Akhirnya, inilah maksud nyata dari perumpamaan tersebut (ay. 16), yang ditujukan kepada orang-orang Yahudi yang mendorong Kristus mengatakan perumpamaan tersebut (19:30), Demikianlah orang yang terakhir akan menjadi yang terdahulu, dan yang terdahulu akan menjadi yang terakhir. Saat itu, ketika Kerajaan Injil pertama kali ditegakkan, sudah ada banyak orang yang mengikut Kristus. Orang-orang Yahudi yang bertobat saat itu tampaknya seperti mendahului orang lain. Namun, untuk meniadakan dan membungkam kebanggaan mereka, Kristus berkata kepada mereka:

Bahwa mungkin saja mereka akan didahului orang-orang percaya berikutnya, dan meskipun mereka lebih dahulu percaya kepada Allah dibanding orang lain, mereka bisa saja tertinggal dalam hal hikmat, anugerah, dan kekudusan dibandingkan dengan orang-orang lain. Jemaat orang bukan-Yahudi yang ketika itu belum terbentuk, atau dunia orang bukan-Yahudi yang ketika itu menganggur di pasar, akan menghasilkan lebih banyak orang Kristen yang lebih unggul dan lebih berguna daripada yang ditemukan di antara orang-orang Yahudi. Sebab yang ditinggalkan suaminya akan lebih unggul dari pada yang bersuami (Yes. 54:1).

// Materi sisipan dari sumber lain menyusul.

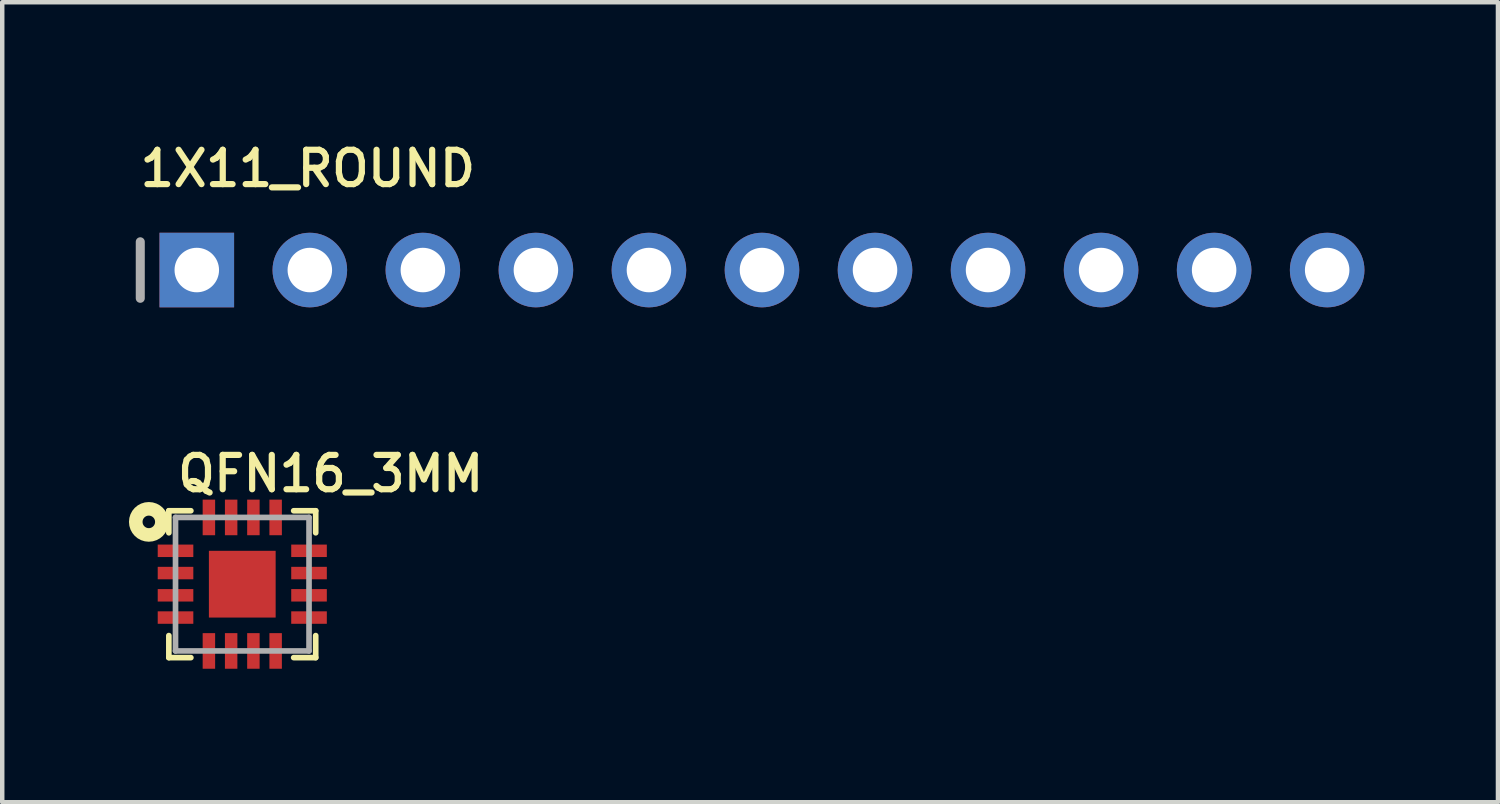
<source format=kicad_pcb>
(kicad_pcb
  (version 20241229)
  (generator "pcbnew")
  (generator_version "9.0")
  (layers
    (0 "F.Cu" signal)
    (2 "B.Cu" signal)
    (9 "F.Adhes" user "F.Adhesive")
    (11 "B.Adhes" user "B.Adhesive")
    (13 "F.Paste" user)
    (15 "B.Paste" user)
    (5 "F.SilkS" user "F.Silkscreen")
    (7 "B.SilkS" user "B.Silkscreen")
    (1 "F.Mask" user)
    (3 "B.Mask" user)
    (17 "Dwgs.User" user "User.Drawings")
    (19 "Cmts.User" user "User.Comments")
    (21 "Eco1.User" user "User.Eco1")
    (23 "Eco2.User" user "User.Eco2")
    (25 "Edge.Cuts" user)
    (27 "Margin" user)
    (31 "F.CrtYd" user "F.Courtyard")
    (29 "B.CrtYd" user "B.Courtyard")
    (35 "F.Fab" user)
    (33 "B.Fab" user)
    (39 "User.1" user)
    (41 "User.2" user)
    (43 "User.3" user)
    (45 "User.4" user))
  (footprint "1X11_ROUND"
    (layer "F.Cu")
    (at 14.072 3.018)
    (property "Reference" "1X11_ROUND" (at -14.046 -1.829 180) (layer "F.SilkS") (effects (font (size 0.772 0.772) (thickness 0.139)) (justify left bottom)))
    (attr through_hole)
    (fp_line (start -13.97 -0.635) (end -13.97 0.635) (stroke (width 0.203) (type solid)) (layer "F.Fab"))
    (fp_poly (pts (xy -12.954 0.254) (xy -12.446 0.254) (xy -12.446 -0.254) (xy -12.954 -0.254)) (stroke (width 0.1) (type solid)) (fill no) (layer "F.Fab"))
    (fp_poly (pts (xy -10.414 0.254) (xy -9.906 0.254) (xy -9.906 -0.254) (xy -10.414 -0.254)) (stroke (width 0.1) (type solid)) (fill no) (layer "F.Fab"))
    (fp_poly (pts (xy -7.874 0.254) (xy -7.366 0.254) (xy -7.366 -0.254) (xy -7.874 -0.254)) (stroke (width 0.1) (type solid)) (fill no) (layer "F.Fab"))
    (fp_poly (pts (xy -5.334 0.254) (xy -4.826 0.254) (xy -4.826 -0.254) (xy -5.334 -0.254)) (stroke (width 0.1) (type solid)) (fill no) (layer "F.Fab"))
    (fp_poly (pts (xy -2.794 0.254) (xy -2.286 0.254) (xy -2.286 -0.254) (xy -2.794 -0.254)) (stroke (width 0.1) (type solid)) (fill no) (layer "F.Fab"))
    (fp_poly (pts (xy -0.254 0.254) (xy 0.254 0.254) (xy 0.254 -0.254) (xy -0.254 -0.254)) (stroke (width 0.1) (type solid)) (fill no) (layer "F.Fab"))
    (fp_poly (pts (xy 2.286 0.254) (xy 2.794 0.254) (xy 2.794 -0.254) (xy 2.286 -0.254)) (stroke (width 0.1) (type solid)) (fill no) (layer "F.Fab"))
    (fp_poly (pts (xy 4.826 0.254) (xy 5.334 0.254) (xy 5.334 -0.254) (xy 4.826 -0.254)) (stroke (width 0.1) (type solid)) (fill no) (layer "F.Fab"))
    (fp_poly (pts (xy 7.366 0.254) (xy 7.874 0.254) (xy 7.874 -0.254) (xy 7.366 -0.254)) (stroke (width 0.1) (type solid)) (fill no) (layer "F.Fab"))
    (fp_poly (pts (xy 9.906 0.254) (xy 10.414 0.254) (xy 10.414 -0.254) (xy 9.906 -0.254)) (stroke (width 0.1) (type solid)) (fill no) (layer "F.Fab"))
    (fp_poly (pts (xy 12.446 0.254) (xy 12.954 0.254) (xy 12.954 -0.254) (xy 12.446 -0.254)) (stroke (width 0.1) (type solid)) (fill no) (layer "F.Fab"))
    (pad "1" thru_hole rect (at -12.7 0 90) (size 1.676 1.676) (drill 1) (layers "*.Cu" "*.Mask"))
    (pad "2" thru_hole circle (at -10.16 0 90) (size 1.676 1.676) (drill 1) (layers "*.Cu" "*.Mask"))
    (pad "3" thru_hole circle (at -7.62 0 90) (size 1.676 1.676) (drill 1) (layers "*.Cu" "*.Mask"))
    (pad "4" thru_hole circle (at -5.08 0 90) (size 1.676 1.676) (drill 1) (layers "*.Cu" "*.Mask"))
    (pad "5" thru_hole circle (at -2.54 0 90) (size 1.676 1.676) (drill 1) (layers "*.Cu" "*.Mask"))
    (pad "6" thru_hole circle (at 0 0 90) (size 1.676 1.676) (drill 1) (layers "*.Cu" "*.Mask"))
    (pad "7" thru_hole circle (at 2.54 0 90) (size 1.676 1.676) (drill 1) (layers "*.Cu" "*.Mask"))
    (pad "8" thru_hole circle (at 5.08 0 90) (size 1.676 1.676) (drill 1) (layers "*.Cu" "*.Mask"))
    (pad "9" thru_hole circle (at 7.62 0 90) (size 1.676 1.676) (drill 1) (layers "*.Cu" "*.Mask"))
    (pad "10" thru_hole circle (at 10.16 0 90) (size 1.676 1.676) (drill 1) (layers "*.Cu" "*.Mask"))
    (pad "11" thru_hole circle (at 12.7 0 90) (size 1.676 1.676) (drill 1) (layers "*.Cu" "*.Mask")))
  (footprint "QFN16_3MM"
    (layer "F.Cu")
    (at 2.394 10.077)
    (property "Reference" "QFN16_3MM" (at -1.524 -2.032 0) (layer "F.SilkS") (effects (font (size 0.772 0.772) (thickness 0.139)) (justify left bottom)))
    (attr through_hole)
    (fp_line (start -1.65 -1.65) (end -1.65 -1.155) (stroke (width 0.127) (type solid)) (layer "F.SilkS"))
    (fp_line (start -1.65 1.155) (end -1.65 1.65) (stroke (width 0.127) (type solid)) (layer "F.SilkS"))
    (fp_line (start -1.65 1.65) (end -1.155 1.65) (stroke (width 0.127) (type solid)) (layer "F.SilkS"))
    (fp_line (start -1.155 -1.65) (end -1.65 -1.65) (stroke (width 0.127) (type solid)) (layer "F.SilkS"))
    (fp_line (start 1.155 -1.65) (end 1.65 -1.65) (stroke (width 0.127) (type solid)) (layer "F.SilkS"))
    (fp_line (start 1.65 -1.65) (end 1.65 -1.155) (stroke (width 0.127) (type solid)) (layer "F.SilkS"))
    (fp_line (start 1.65 1.155) (end 1.65 1.65) (stroke (width 0.127) (type solid)) (layer "F.SilkS"))
    (fp_line (start 1.65 1.65) (end 1.155 1.65) (stroke (width 0.127) (type solid)) (layer "F.SilkS"))
    (fp_circle (center -2.1 -1.4) (end -1.959 -1.4) (stroke (width 0.305) (type solid)) (fill no) (layer "F.SilkS"))
    (fp_poly (pts (xy -0.508 -0.508) (xy 0.508 -0.508) (xy 0.508 0.508) (xy -0.508 0.508)) (stroke (width 0) (type solid)) (fill yes) (layer "F.Paste"))
    (fp_line (start -1.5 -1.5) (end 1.5 -1.5) (stroke (width 0.127) (type solid)) (layer "F.Fab"))
    (fp_line (start -1.5 1.5) (end -1.5 -1.5) (stroke (width 0.127) (type solid)) (layer "F.Fab"))
    (fp_line (start 1.5 -1.5) (end 1.5 1.5) (stroke (width 0.127) (type solid)) (layer "F.Fab"))
    (fp_line (start 1.5 1.5) (end -1.5 1.5) (stroke (width 0.127) (type solid)) (layer "F.Fab"))
    (pad "P$1" smd rect (at -1.5 -0.75) (size 0.8 0.28) (layers "F.Cu" "F.Mask" "F.Paste"))
    (pad "P$2" smd rect (at -1.5 -0.25) (size 0.8 0.28) (layers "F.Cu" "F.Mask" "F.Paste"))
    (pad "P$3" smd rect (at -1.5 0.25) (size 0.8 0.28) (layers "F.Cu" "F.Mask" "F.Paste"))
    (pad "P$4" smd rect (at -1.5 0.75) (size 0.8 0.28) (layers "F.Cu" "F.Mask" "F.Paste"))
    (pad "P$5" smd rect (at -0.75 1.5 90) (size 0.8 0.28) (layers "F.Cu" "F.Mask" "F.Paste"))
    (pad "P$6" smd rect (at -0.25 1.5 90) (size 0.8 0.28) (layers "F.Cu" "F.Mask" "F.Paste"))
    (pad "P$7" smd rect (at 0.25 1.5 90) (size 0.8 0.28) (layers "F.Cu" "F.Mask" "F.Paste"))
    (pad "P$8" smd rect (at 0.75 1.5 90) (size 0.8 0.28) (layers "F.Cu" "F.Mask" "F.Paste"))
    (pad "P$9" smd rect (at 1.5 0.75 180) (size 0.8 0.28) (layers "F.Cu" "F.Mask" "F.Paste"))
    (pad "P$10" smd rect (at 1.5 0.25 180) (size 0.8 0.28) (layers "F.Cu" "F.Mask" "F.Paste"))
    (pad "P$11" smd rect (at 1.5 -0.25 180) (size 0.8 0.28) (layers "F.Cu" "F.Mask" "F.Paste"))
    (pad "P$12" smd rect (at 1.5 -0.75 180) (size 0.8 0.28) (layers "F.Cu" "F.Mask" "F.Paste"))
    (pad "P$13" smd rect (at 0.75 -1.5 270) (size 0.8 0.28) (layers "F.Cu" "F.Mask" "F.Paste"))
    (pad "P$14" smd rect (at 0.25 -1.5 270) (size 0.8 0.28) (layers "F.Cu" "F.Mask" "F.Paste"))
    (pad "P$15" smd rect (at -0.25 -1.5 270) (size 0.8 0.28) (layers "F.Cu" "F.Mask" "F.Paste"))
    (pad "P$16" smd rect (at -0.75 -1.5 270) (size 0.8 0.28) (layers "F.Cu" "F.Mask" "F.Paste"))
    (pad "THERMAL" smd rect (at 0 0) (size 1.5 1.5) (layers "F.Cu" "F.Mask")))
  (gr_rect
    (start -3 -3)
    (end 30.61 14.977)
    (stroke (width 0.1) (type default))
    (fill no)
    (layer "Edge.Cuts")))
</source>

Siapa yang tahu kalau gereja di kemudian hari akan menjadi lebih gemuk dan subur daripada sebelum-sebelumnya, untuk menunjukkan bahwa Allah memang benar? Walaupun Kekristenan mula-mula lebih murni dan kuat daripada yang bisa ditemukan di zaman kita ini, namun siapa yang mampu mengatakan pekerja seperti apa yang akan disuruh ke kebun anggur pada kira-kira pukul lima petang pada masa jemaat Filadelfia, dan bagaimana berlimpahnya aliran Roh nantinya dibandingkan masa-masa sebelumnya?
Bahwa mereka punya alasan untuk merasa takut, kalau-kalau akhirnya nanti mereka akan didapati menjadi munafik, sebab banyak yang dipanggil, tetapi sedikit yang dipilih. Hal yang dikatakan ini berkaitan dengan keadaan orang-orang Yahudi (22:14), dan sama seperti keadaan pada saat itu, sekarang pun tidak banyak bedanya. Banyak yang dipanggil dengan panggilan luar tetapi tidak dipilih untuk diselamatkan. Mereka yang ditentukan-Nya dari semula, mereka itu juga dipanggil-Nya, dalam kegenapan waktu (Rm. 8:30), supaya panggilan dan pilihan kita makin teguh (2Ptr. 1:10). Namun, tidak demikian halnya dengan panggilan luar, banyak yang dipanggil, namun menolaknya (Ams. 1:24).

Begitulah, sama seperti mereka dipanggil kepada Allah, begitu pula mereka pergi dari Dia (Hos. 11:2, 7). Dengan demikian tampaknya mereka tidak dipilih, sebab yang terpilih telah memperolehnya (Rm. 11:7). Perhatikanlah, di antara orang yang disebut Kristen hanya ada sedikit orang yang dipilih. Oleh sebab itu, sangatlah penting bagi kita untuk membangun pengharapan kita akan sorga di atas batu pilihan abadi, dan bukan di atas pasir panggilan lahiriah. Sudah seharusnya kita takut kalau-kalau kita didapati sebagai orang Kristen semu, sehingga tidak layak, atau bahkan didapati sebagai orang Kristen yang cemar sehingga dianggap ketinggalan (Ibr. 4:1).